---------- Record set ----------
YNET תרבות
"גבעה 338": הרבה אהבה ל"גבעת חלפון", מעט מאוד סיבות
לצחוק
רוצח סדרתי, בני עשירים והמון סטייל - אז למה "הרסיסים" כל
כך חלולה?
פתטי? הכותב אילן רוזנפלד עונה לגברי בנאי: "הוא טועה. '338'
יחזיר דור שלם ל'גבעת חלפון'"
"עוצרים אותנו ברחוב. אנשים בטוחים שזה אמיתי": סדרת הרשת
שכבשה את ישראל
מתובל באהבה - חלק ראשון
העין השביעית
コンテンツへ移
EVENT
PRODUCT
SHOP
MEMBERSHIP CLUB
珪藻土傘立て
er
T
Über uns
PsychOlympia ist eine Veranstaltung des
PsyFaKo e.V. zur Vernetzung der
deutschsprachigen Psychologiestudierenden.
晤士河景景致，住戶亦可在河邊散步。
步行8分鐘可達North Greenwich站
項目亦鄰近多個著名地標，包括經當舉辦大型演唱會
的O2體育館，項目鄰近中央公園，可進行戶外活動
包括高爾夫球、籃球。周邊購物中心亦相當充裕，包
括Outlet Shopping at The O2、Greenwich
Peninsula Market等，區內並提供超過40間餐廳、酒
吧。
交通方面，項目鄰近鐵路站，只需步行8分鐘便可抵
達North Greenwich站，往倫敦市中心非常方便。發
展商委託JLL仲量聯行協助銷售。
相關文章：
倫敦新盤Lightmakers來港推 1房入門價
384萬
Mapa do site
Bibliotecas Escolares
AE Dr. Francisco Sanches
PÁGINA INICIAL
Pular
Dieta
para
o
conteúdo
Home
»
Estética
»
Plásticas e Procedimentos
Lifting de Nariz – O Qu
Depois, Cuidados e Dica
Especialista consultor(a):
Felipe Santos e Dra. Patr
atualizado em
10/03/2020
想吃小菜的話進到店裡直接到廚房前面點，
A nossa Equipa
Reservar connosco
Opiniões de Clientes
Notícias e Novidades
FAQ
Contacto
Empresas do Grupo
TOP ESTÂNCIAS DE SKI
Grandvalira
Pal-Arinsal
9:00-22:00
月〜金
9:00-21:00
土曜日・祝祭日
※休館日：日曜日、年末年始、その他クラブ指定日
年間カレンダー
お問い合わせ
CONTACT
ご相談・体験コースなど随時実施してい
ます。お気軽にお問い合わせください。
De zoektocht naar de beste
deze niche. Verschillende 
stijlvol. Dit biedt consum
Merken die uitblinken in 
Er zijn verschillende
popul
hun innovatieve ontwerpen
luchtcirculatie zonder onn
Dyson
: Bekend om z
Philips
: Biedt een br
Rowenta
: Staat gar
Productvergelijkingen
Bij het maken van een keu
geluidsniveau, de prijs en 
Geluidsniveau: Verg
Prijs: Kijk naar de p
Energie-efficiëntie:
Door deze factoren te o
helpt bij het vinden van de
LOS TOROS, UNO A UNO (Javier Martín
----------
== Task statement ==
Render the entries, from the very beginning through the line containing "deutschsprachigen Psychologiestudierenden.", as a JSON list of strings, one string per line, omitting any blank lines.

== Written answer ==
[
  "YNET תרבות",
  "\"גבעה 338\": הרבה אהבה ל\"גבעת חלפון\", מעט מאוד סיבות",
  "לצחוק",
  "רוצח סדרתי, בני עשירים והמון סטייל - אז למה \"הרסיסים\" כל",
  "כך חלולה?",
  "פתטי? הכותב אילן רוזנפלד עונה לגברי בנאי: \"הוא טועה. '338'",
  "יחזיר דור שלם ל'גבעת חלפון'\"",
  "\"עוצרים אותנו ברחוב. אנשים בטוחים שזה אמיתי\": סדרת הרשת",
  "שכבשה את ישראל",
  "מתובל באהבה - חלק ראשון",
  "העין השביעית",
  "コンテンツへ移",
  "EVENT",
  "PRODUCT",
  "SHOP",
  "MEMBERSHIP CLUB",
  "珪藻土傘立て",
  "er",
  "T",
  "Über uns",
  "PsychOlympia ist eine Veranstaltung des",
  "PsyFaKo e.V. zur Vernetzung der",
  "deutschsprachigen Psychologiestudierenden."
]